Public awareness vs. advocacy -- Habitat for Humanity Int'l 1
Public awareness vs. advocacy
By Steve Little
When I was a kid, my father taught me that when you’re in a canoe traveling downstream and you come to a “Y” in the river, you can go either way. It doesn’t matter. One way might be more difficult; the other more scenic, but when you’re traveling downstream, the river will always come back to itself.
Traveling upstream is a different matter.
If you’re traveling upstream, paddling against the current, and you have two different directions to choose from, chances are good that those two diverging paths will take you to very different places.
I suppose that’s an illogical place to start an article about the differences between advocacy and public awareness. But that life-lesson from my childhood – bug-bitten and hoping my dad could guide us back home – helps me see the difference.
Habitat for Humanity was founded as a “downstream” organization. It doesn’t matter where we came from or what church we attend or what language we speak. Regardless of the paths we chose, we find ourselves living together in community with our neighbors. Some of those neighbors need a better place to live. To paraphrase our founder, if we can agree on a hammer and we can agree on a nail, we ought to be able to figure this mess out.
And we have. Hundreds of thousands of people live a better life because of our downstream efforts. But as our ministry grew, we recognized that what happens upstream has a great impact on our community. We’ve realized that if we can influence the currents – the systems – that bring poverty housing into our midst, we will change the situation much more efficiently than by our building efforts alone.
As we contemplate the different tributaries that flow together to form the world’s housing crisis, we quickly become overwhelmed.
Some of those upstream systems are easy to comprehend. Local zoning laws that dictate enormous and elaborate houses obviously limit affordable housing opportunities for lower-income families. (As a matter of fact, the exclusion of low-income families is frequently the reason those laws are developed in the first place.)
Other systems are more difficult to grasp – security of tenure issues in most of the southern hemisphere, for example. If an entire community could be evicted at any moment, it’s difficult for families there to justify investing their precious resources into improved housing.
The end result is a vicious cycle: A family in a shack won’t improve their housing for fear of losing the investment. But the lack of an adequate house increases the possibilities that the family will be forcibly removed from the land.
Many, many systems contribute to the situation. Some of them are so simple as to be overlooked. A hardware store won’t accept a credit card from a local bank – but that particular credit card is the only one available to local families desperate for construction supplies. Or possibly a neighborhood fruit vendor has the option of buying bananas from a corporation that offers its fieldworkers some sort of housing benefits.

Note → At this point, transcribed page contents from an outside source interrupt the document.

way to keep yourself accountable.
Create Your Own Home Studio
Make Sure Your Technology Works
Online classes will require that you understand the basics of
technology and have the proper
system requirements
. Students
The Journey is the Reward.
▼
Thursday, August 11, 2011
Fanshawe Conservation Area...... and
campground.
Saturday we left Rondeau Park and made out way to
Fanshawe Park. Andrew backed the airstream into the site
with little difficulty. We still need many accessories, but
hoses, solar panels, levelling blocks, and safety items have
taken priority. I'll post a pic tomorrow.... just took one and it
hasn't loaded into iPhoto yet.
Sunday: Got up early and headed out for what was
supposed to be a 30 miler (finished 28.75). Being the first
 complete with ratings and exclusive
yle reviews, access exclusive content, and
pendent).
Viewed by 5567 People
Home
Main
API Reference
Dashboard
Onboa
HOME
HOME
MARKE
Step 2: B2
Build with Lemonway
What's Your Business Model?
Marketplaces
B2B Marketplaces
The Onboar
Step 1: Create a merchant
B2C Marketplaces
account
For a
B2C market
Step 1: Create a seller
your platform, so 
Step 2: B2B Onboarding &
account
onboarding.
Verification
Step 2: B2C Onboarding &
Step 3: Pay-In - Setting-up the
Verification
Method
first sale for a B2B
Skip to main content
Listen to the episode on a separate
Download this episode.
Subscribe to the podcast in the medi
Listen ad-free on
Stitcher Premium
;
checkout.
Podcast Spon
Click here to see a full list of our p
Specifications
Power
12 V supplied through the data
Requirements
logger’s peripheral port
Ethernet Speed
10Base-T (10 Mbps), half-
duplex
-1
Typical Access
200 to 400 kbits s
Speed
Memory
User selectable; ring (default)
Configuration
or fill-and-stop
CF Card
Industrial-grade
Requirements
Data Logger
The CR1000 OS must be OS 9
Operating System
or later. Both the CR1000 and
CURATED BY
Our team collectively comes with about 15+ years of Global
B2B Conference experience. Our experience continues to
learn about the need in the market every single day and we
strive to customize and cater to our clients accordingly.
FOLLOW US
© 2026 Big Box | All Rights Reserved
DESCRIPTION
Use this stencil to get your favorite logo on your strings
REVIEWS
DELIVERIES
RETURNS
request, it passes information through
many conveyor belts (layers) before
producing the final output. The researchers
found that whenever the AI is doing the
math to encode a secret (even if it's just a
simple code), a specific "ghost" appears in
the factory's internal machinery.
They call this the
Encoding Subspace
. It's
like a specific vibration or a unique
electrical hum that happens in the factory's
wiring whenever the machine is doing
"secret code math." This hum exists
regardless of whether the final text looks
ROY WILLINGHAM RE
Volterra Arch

Systems that maintain poverty’s status quo are all around us. Other articles in this publication will outline some of the ingenious ways that our colleagues have designed to influence the sources of the housing crisis. According to Habitat’s Government Relations and Advocacy Office, based in Washington: “Advocacy is changing systems, policies and attitudes to achieve decent housing for all. This includes actions that include a specific ‘ask.’ These ‘asks’ should promote practical housing policy solutions.”
Agreed. We need to encourage the public to support these activities, which have been designed to stem the flow of inadequate housing.
But if that’s all we’re asking the public to do, we are greatly remiss.
Habitat for Humanity has only just begun to map the complicated and convoluted currents that result in children growing up in shacks. As one, solitary organization, we will never be able to influence and control all of the necessary systems to eradicate the problem.
And so, in addition to asking the public to support our advocacy initiatives, we encourage the public to look at the issue from their own unique perspective. We want everyone who hears our message to ask their own questions and to change the systems that they have influence over.
That’s public awareness. Through our educational and communications initiatives, people are invited to deepen their understanding of the problem from a different point of view. We encourage them to dream – and to develop their own initiatives. We want them to begin their own long journey, and find their own tributaries.
But the first step is to let people know that the systems that produce inadequate housing aren’t necessarily half a world away. And to address those systems, you don’t necessarily need a law degree.
The first step is to persuade people to turn around and look upstream, and wonder what’s just around the bend.